= Ludvig Munthe (bishop) =

Ludvig Hanssøn Munthe (August 2, 1593 – December 3, 1649) was the Bishop of the Diocese of Bjørgvin from 1636 to 1649.

==Life and work==
Munthe was born in Tikøb, Denmark. He was the son of the parish priest Hans Ludvigssøn Munthe (1560–1601) and Anne Catharina de Fine (1566–1601). Munthe came from a family of priests. Both of his parents died from the plague in 1601, and Ludvig was educated at his uncle's residence in Lund.

In 1613 he was admitted to the University of Copenhagen, where he received his bachelor's degree in 1616 and master's degree in 1619. He became a teacher at Lund Cathedral School in 1616, but resigned shortly after to privately teach several of the sons of the nobleman Otto Lindenov. This involved two long trips abroad. He spent six years at German universities and became familiar with contemporary theological and religious orientations.

In 1624 he was appointed parish priest at Nordre Borreby in Scania, and in 1634 senior court priest (hoffpredikant) at the court for King Christian IV.
In 1636, Munthe was named Bishop of Bergen and he arrived in the town in March 1637. He was the first member of the Munthe family to arrive in Norway, when he took the office of his diocese. As bishop, he worked intensely to develop schooling and popular education through the liturgy and religious life. After the town fire of 1640, he rebuilt Bergen Cathedral School and expanded preaching and teaching activities.

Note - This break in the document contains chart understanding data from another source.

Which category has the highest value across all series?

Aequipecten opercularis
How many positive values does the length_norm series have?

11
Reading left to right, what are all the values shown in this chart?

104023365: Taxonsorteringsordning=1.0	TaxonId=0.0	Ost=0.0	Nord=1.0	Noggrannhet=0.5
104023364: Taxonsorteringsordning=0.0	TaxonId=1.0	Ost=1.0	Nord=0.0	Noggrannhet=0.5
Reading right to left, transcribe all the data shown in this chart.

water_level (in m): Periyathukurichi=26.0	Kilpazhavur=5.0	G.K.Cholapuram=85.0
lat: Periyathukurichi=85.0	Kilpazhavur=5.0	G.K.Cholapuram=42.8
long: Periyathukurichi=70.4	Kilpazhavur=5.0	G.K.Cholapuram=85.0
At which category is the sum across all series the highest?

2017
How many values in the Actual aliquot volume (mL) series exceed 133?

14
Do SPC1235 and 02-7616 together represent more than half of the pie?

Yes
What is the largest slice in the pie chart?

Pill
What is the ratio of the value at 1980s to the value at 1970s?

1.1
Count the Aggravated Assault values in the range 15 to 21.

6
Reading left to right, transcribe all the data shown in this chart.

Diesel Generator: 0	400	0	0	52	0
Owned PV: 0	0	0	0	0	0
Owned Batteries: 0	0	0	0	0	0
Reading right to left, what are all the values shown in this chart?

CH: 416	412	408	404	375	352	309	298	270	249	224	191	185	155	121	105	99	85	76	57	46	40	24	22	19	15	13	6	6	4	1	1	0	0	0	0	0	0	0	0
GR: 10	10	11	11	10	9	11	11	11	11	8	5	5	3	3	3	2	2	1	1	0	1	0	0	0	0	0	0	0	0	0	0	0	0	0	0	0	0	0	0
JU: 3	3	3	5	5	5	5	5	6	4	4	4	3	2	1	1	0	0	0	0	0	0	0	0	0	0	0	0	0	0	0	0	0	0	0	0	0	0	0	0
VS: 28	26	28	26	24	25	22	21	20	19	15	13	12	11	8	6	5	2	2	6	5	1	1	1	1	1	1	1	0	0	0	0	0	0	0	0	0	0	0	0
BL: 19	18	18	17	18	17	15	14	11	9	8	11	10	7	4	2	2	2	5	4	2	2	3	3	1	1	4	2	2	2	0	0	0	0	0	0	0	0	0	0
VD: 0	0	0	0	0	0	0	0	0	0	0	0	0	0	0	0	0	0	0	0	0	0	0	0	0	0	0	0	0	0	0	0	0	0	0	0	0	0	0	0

Bishop Munthe published an exposition of the catechism in 1644. Munthe's views represented the widespread Lutheran orthodoxy of his time. Some of his effort was directed against "pagan and papist customs" in the form of carnival customs and processions. He criticized popular customs, including the use of images of the saints and the pilgrimage to Røldal.

==Family and descendants==
In 1624, Munthe married Ingeborg Sørensdatter Friis, daughter of the court scribe Søren Friis. They were the parents of twelve children.
Munthe died at Bergen in 1649; his wife died in 1654.

Munthe's daughter Elisabeth Munthe (c. 1630 – c. 1649) was the wife of Christen Paus, mayor of Bergen. His daughter Birgitte Munthe (1634–1708) married Christopher Morgenstierne (1619–1679).
His daughter Abel Munthe (1628–1676), who was married to university professor Peder Lem (1617–1663), was the grandmother of Ludvig Holberg.